## Exercise goal
Switch "Details" to "Einzelheiten" and write out the rows again with everything else unchanged. Leave the pictures out.

## Supplied records
*** Block opens ***

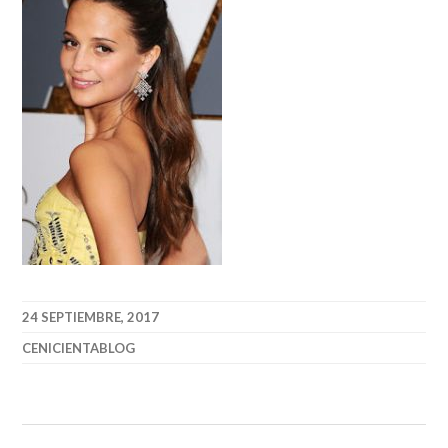
24 SEPTIEMBRE, 2017
CENICIENTABLOG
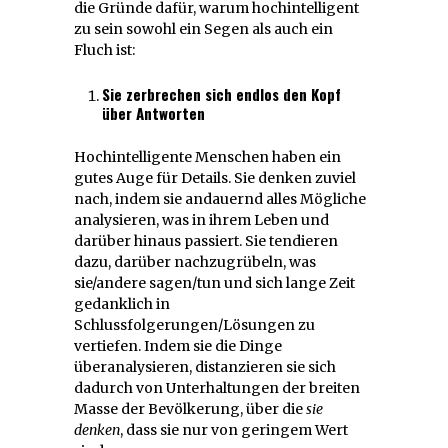
die Gründe dafür, warum hochintelligent
zu sein sowohl ein Segen als auch ein
Fluch ist:
Sie zerbrechen sich endlos den Kopf
über Antworten
Hochintelligente Menschen haben ein
gutes Auge für Details. Sie denken zuviel
nach, indem sie andauernd alles Mögliche
analysieren, was in ihrem Leben und
darüber hinaus passiert. Sie tendieren
dazu, darüber nachzugrübeln, was
sie/andere sagen/tun und sich lange Zeit
gedanklich in
Schlussfolgerungen/Lösungen zu
vertiefen. Indem sie die Dinge
überanalysieren, distanzieren sie sich
dadurch von Unterhaltungen der breiten
Masse der Bevölkerung, über die
sie
denken
, dass sie nur von geringem Wert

*** Block closes ***

## Exercise response
24 SEPTIEMBRE, 2017
CENICIENTABLOG
die Gründe dafür, warum hochintelligent
zu sein sowohl ein Segen als auch ein
Fluch ist:
Sie zerbrechen sich endlos den Kopf
über Antworten
Hochintelligente Menschen haben ein
gutes Auge für Einzelheiten. Sie denken zuviel
nach, indem sie andauernd alles Mögliche
analysieren, was in ihrem Leben und
darüber hinaus passiert. Sie tendieren
dazu, darüber nachzugrübeln, was
sie/andere sagen/tun und sich lange Zeit
gedanklich in
Schlussfolgerungen/Lösungen zu
vertiefen. Indem sie die Dinge
überanalysieren, distanzieren sie sich
dadurch von Unterhaltungen der breiten
Masse der Bevölkerung, über die
sie
denken
, dass sie nur von geringem Wert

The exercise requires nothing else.